Here is the meaning of the different arguments:

  • The first is the vector containing backtraces. You can use data1 = copy(Profile.fetch()); Profile.clear() to store and examine results from multiple profile runs simultaneously.

  • C is a flag controlling whether lines corresponding to C and Fortran code are displayed. (Internally, ProfileView uses the information from C backtraces to learn about garbage-collection and to disambiguate the call graph).

  • colorgc, when true, causes lines triggering garbage-collection to be displayed in red.

  • fontsize controls the size of the font displayed as a tooltip.

  • combine is explained elsewhere.

### Important points about garbage-collection

You should expect the width and placement of the red bars to vary from one profile to the next, because garbage-collection is an infrequent event and therefore highly variable.

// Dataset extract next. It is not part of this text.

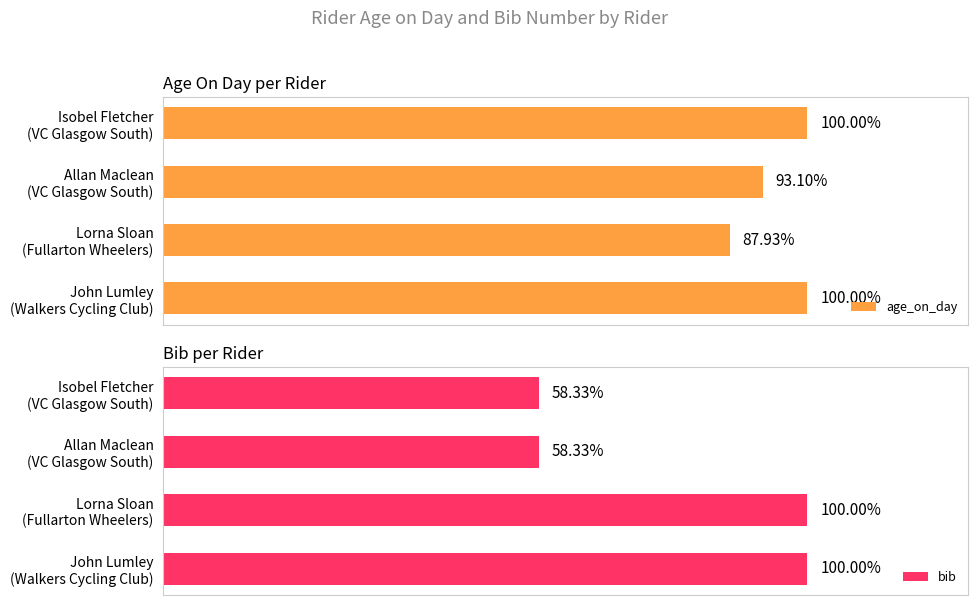

Reading left to right, what are all the values shown in this chart?

age_on_day: 58	54	51	58
bib: 7	7	12	12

Lines triggering garbage-collection are often fruitful targets for optimization. However, note that red bars indicate garbage-collection, not allocation, and in reality it's the latter that is usually the true source of trouble. It's quite possible to have a large allocation that procedes without garbage collection (and therefore doesn't take much time), only to be followed by a tiny allocation that triggers garbage collection but which cannot itself be profitably optimized. Your best way to avoid being fooled is to collect quite a lot of profiling data (i.e., run your code for longer), so that all operations allocating memory will likely trigger a garbage-collection at some point.